(Work instructions):
(a) Translate this sentence from the essay on Indian apps into Spanish: "There will be moments of elation and dejection."
(b) According to the essay on Indian apps, how old is Koo?
(c) Reproduce the stretch of the essay on Indian apps from "IT IS A ONCE-IN-A-LIFETIME" through "of Indian technology.".

(Reading passage):
This concept of localising for Indian users is what will help us innovate. Observing user behaviour is what will lead to building unique features and products altogether. Who better than an Indian who lives in India to localise and build for the new internet user?
IT IS A ONCE-IN-A-LIFETIME opportunity for India. We can either give away our digital independence on a platter to the global giants or become part of the growing trend of becoming digitally atmanirbhar. The unique opportunity to build the Silicon Valley of the East and to lead the way by building for a billion-plus Indians with our deep understanding of the Indian user is in front of each one of us.
We at Koo, a 10-month-old product, have chosen to play our role in making India digitally atmanirbhar. We truly believe that in the next three years, we will also be able to go global and announce to the world the power of Indian technology.
The startup ecosystem in India has the ability to dream, the talent to build, the funds to invest and the necessary support from the Government. The biggest support right now is and will continue to come from the users of India. There is at present a wave of emotion in favour of Indian apps. It is up to Indian entrepreneurs to build products that earn the unconditional love that Indian users are willing to shower on us.
Building for a digitally Atmanirbhar Bharat is almost like playing a T20 international in front of a packed stadium. A lot of Indian entrepreneurs are building their products live in front of the whole country and at most times with super small teams taking on some of the largest companies of the world. As in a cricket match, there is commentary—both good and bad. There will be moments of elation and dejection. For those who choose to be in the audience, here’s your chance to cheer like never before. Go on, pick your team and cheer.
For the entrepreneurs who want to be a part of this unique moment in Indian history, dig deep, keep it simple and execute; your product might just be the next big global technology giant.

(Dataset entries):

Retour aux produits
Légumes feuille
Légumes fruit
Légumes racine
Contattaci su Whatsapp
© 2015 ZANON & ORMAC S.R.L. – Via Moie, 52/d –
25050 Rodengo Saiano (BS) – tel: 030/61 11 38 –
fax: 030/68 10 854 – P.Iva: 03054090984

(Expected results):
(a) Habrá momentos de euforia y de abatimiento.

(b) Koo is a 10-month-old product.

(c)
IT IS A ONCE-IN-A-LIFETIME opportunity for India. We can either give away our digital independence on a platter to the global giants or become part of the growing trend of becoming digitally atmanirbhar. The unique opportunity to build the Silicon Valley of the East and to lead the way by building for a billion-plus Indians with our deep understanding of the Indian user is in front of each one of us.
We at Koo, a 10-month-old product, have chosen to play our role in making India digitally atmanirbhar. We truly believe that in the next three years, we will also be able to go global and announce to the world the power of Indian technology.